Text excerpt →
** START **

Keep your data contracts lean and useful

Hello!

This is the second in my series of data contracts anti-patterns, following on from last week’s post on contracts as documentation.

Again, this one looks like progress, but in reality has no impact.

There are also links to articles on data platform incident management and encoding your data expert.

Finally I had a fun discussion on What every Beginner Should Know About Data Governance with 10Alytics earlier this week, and you can watch the recording on LinkedIn.


Data contracts anti-pattern #2: Checkbox compliance

You’ve set up data contracts and have your validation checks in place, and now you ask your data producers to complete them.

However, you find the data producers are filling in the required contract fields quickly, with whatever passes validation. Most of it is copy/paste (is_pii: false on every field, no descriptions, no quality rules), and no useful context has actually been provided.

This happens because data producers are being asked to fill in fields for purposes they can’t see. The ask is “fill in this YAML” rather than “here is what we’ll do with each field, here’s why it matters, here’s a library that validates locally so you catch mistakes before CI does.”

** END **

(Source data)

** START **

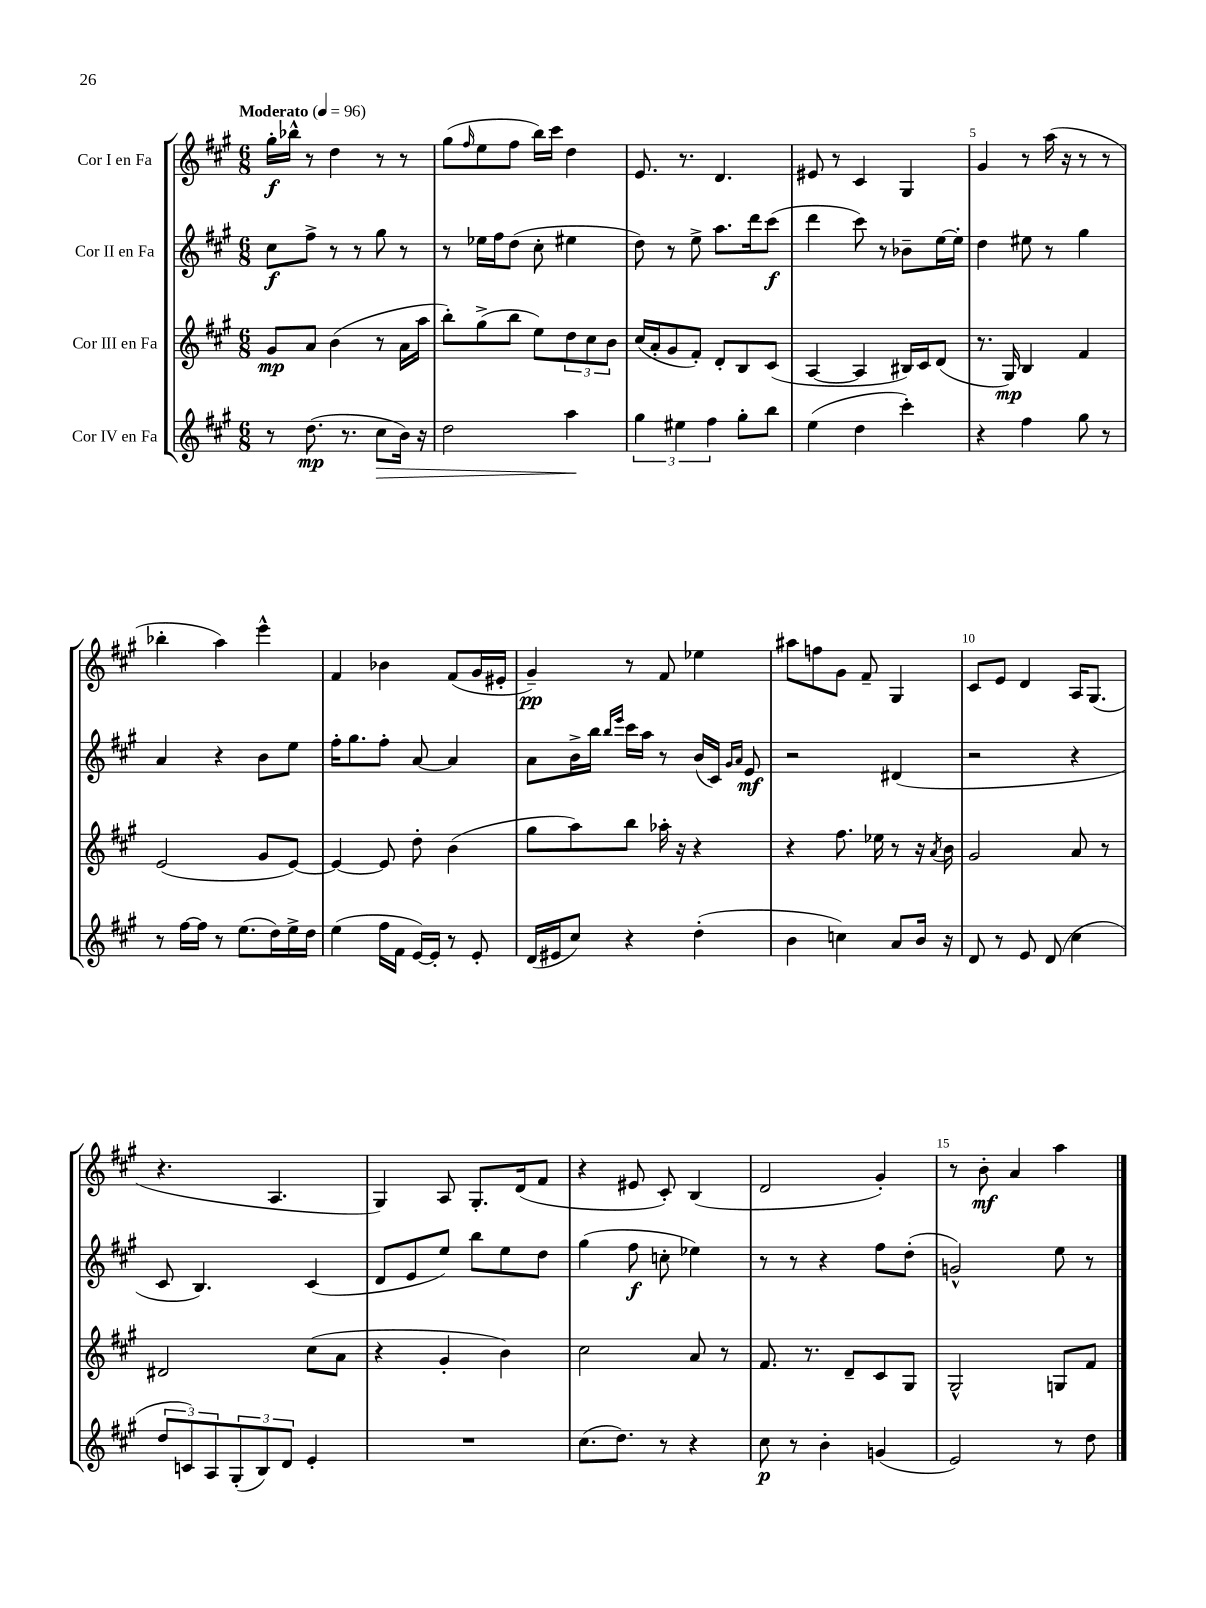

**kern	**kern	**kern	**kern
*staff4	*staff3	*staff2	*staff1
*clefG2	*clefG2	*clefG2	*clefG2
*k[f#c#g#]	*k[f#c#g#]	*k[f#c#g#]	*k[f#c#g#]
*M6/8	*M6/8	*M6/8	*M6/8
*MM96	*MM96	*MM96	*MM96
8r	8g#	8cc#	16gg#'
.	.	.	16bb-^^
(8.dd	8a	8ff#^	8r
.	(4b	8r	4dd
8.r	.	.	.
.	.	8r	.
8cc#	8r	8gg#	8r
16b)	16a	8r	8r
16r	16aa	.	.
=	=	=	=
2dd	8bb')	8r	(8gg#
.	.	.	16qqff#
.	(8gg#^	16ee-	8ee
.	.	16ff#	.
.	8bb	(8dd	8ff#
.	8ee)	8cc#'	16bb)
.	.	.	16ccc#
4aa	12dd	4ee#	4dd
.	12cc#	.	.
.	12b	.	.
=	=	=	=
6gg#	(16cc#	8dd)	8.e
.	16a'	.	.
.	8g#	8r	.
6ee#	.	.	.
.	.	.	8.r
.	8f#')	8ee^	.
6ff#	.	.	.
.	8d'	8.aa	4.d
8gg#'	8B	.	.
.	.	16ddd	.
8bb	(8c#	(8ccc#	.
=	=	=	=
(4ee	[4A	4ddd	8e#
.	.	.	8r
4dd	4A]	8ccc#)	4c#
.	.	8r	.
4ccc#')	16B#)	8b-~	4G#
.	16c#	.	.
.	(8d	[16ee	.
.	.	16ee']	.
=	=	=	=
4r	8.r	4dd	4g#
.	16G#)	.	.
4ff#	4B	8ee#	8r
.	.	8r	(16aa
.	.	.	16r
8gg#	4f#	4gg#	8r
8r	.	.	8r
=	=	=	=
8r	(2e	4a	4bb-'
[16ff#	.	.	.
16ff#]	.	.	.
8r	.	4r	4aa)
(8.ee	.	.	.
.	8g#	8b	4eee^^
16dd)	.	.	.
16ee^	[8e)	8ee	.
16dd	.	.	.
=	=	=	=
(4ee	4e_	16ff#'	4f#
.	.	8.gg#	.
16ff#	8e]	8ff#'	4b-
16f#	.	.	.
[16e)	8dd'	[8a	.
16e']	.	.	.
8r	(4b	4a]	(8f#
8e'	.	.	16g#
.	.	.	16e#'
=	=	=	=
(16d	8gg#	8a	4g#~)
16e#	.	.	.
8cc#)	8aa)	16b^	.
.	.	16bb	.
.	.	16qqbb	.
.	.	16qqeee	.
4r	8bb	16ccc#	8r
.	.	16aa	.
.	16aa-'	8r	8f#
.	16r	.	.
(4dd'	4r	(16b	4ee-
.	.	16c#)	.
.	.	16qqg#	.
.	.	16qqa	.
.	.	8e	.
=	=	=	=
4b	4r	2r	8aa#
.	.	.	8ff
4cc)	8.ff#	.	8g#
.	.	.	8f#~
.	16ee-	.	.
8a	8r	(4d#	4G#
16b	16r	.	.
.	8qa	.	.
16r	16b	.	.
=	=	=	=
8d	2g#	2r	8c#
8r	.	.	8e
8e	.	.	4d
(8d	.	.	.
4cc#	8a	4r	16A
.	.	.	(8.G#
.	8r	.	.
=	=	=	=
12dd	2d#	8c#	4.r
12c)	.	.	.
.	.	4.B)	.
12A	.	.	.
(12G#'	.	.	.
12B)	.	.	.
.	.	.	4.A
12d	.	.	.
4e'	(8cc#	(4c#	.
.	8a	.	.
=	=	=	=
2.r	4r	8d	4G#)
.	.	8e	.
.	4g#'	8ee)	8A
.	.	8bb	8.G#'
.	4b)	8ee	.
.	.	.	(16d
.	.	8dd	8f#
=	=	=	=
(8.cc#	2cc#	(4gg#	4r
8.dd)	.	.	.
.	.	8ff#	8e#
8r	.	8cc'	8c#')
4r	8a	4ee-)	(4B
.	8r	.	.
=	=	=	=
8cc#	8.f#	8r	2d
8r	.	8r	.
.	8.r	.	.
4b'	.	4r	.
.	8d~	.	.
(4g	8c#	8ff#	4g#')
.	8G#	(8dd'	.
=	=	=	=
2e)	2G#^^	2g^^)	8r
.	.	.	8b'
.	.	.	4a
8r	8G	8ee	4aa
8dd	8f#	8r	.
==	==	==	==
*-	*-	*-	*-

** END **

Directions → Can you transcribe the stretch of the data contracts post that starts at the words "Finally I had" and ends after the words "to complete them."?

Correct response →
Finally I had a fun discussion on What every Beginner Should Know About Data Governance with 10Alytics earlier this week, and you can watch the recording on LinkedIn.


Data contracts anti-pattern #2: Checkbox compliance

You’ve set up data contracts and have your validation checks in place, and now you ask your data producers to complete them.